Stored data:
- - - - -
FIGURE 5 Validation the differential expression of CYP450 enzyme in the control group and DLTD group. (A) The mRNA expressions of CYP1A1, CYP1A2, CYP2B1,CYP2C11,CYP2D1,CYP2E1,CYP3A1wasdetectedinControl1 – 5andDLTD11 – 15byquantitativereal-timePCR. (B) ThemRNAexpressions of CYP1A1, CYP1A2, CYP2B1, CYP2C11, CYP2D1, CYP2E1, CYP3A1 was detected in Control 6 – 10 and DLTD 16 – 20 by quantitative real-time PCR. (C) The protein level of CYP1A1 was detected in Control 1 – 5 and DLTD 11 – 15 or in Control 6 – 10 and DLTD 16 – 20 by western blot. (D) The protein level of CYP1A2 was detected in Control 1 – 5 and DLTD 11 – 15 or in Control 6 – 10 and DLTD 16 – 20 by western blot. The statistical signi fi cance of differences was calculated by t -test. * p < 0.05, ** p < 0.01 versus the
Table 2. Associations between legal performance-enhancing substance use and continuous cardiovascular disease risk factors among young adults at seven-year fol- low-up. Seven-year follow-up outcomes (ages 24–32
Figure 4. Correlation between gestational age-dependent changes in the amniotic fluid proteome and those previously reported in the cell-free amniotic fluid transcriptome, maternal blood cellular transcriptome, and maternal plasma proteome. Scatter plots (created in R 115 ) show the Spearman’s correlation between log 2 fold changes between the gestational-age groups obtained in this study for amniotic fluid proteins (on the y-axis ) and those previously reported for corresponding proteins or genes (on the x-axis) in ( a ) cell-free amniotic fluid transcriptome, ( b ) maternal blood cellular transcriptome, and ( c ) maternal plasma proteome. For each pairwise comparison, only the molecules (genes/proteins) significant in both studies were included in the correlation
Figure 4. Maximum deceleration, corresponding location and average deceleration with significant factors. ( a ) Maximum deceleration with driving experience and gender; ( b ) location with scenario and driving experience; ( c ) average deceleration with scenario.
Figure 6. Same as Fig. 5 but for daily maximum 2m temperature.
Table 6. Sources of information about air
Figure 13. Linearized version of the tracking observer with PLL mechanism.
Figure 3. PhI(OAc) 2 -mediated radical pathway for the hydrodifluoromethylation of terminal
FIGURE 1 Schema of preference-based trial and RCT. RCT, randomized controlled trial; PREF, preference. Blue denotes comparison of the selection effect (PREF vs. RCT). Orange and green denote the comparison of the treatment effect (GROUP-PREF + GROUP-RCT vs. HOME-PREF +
- - - - -
Exercise objective: Work out how many lines above contain "factors", then write only that number.

Completed task: 2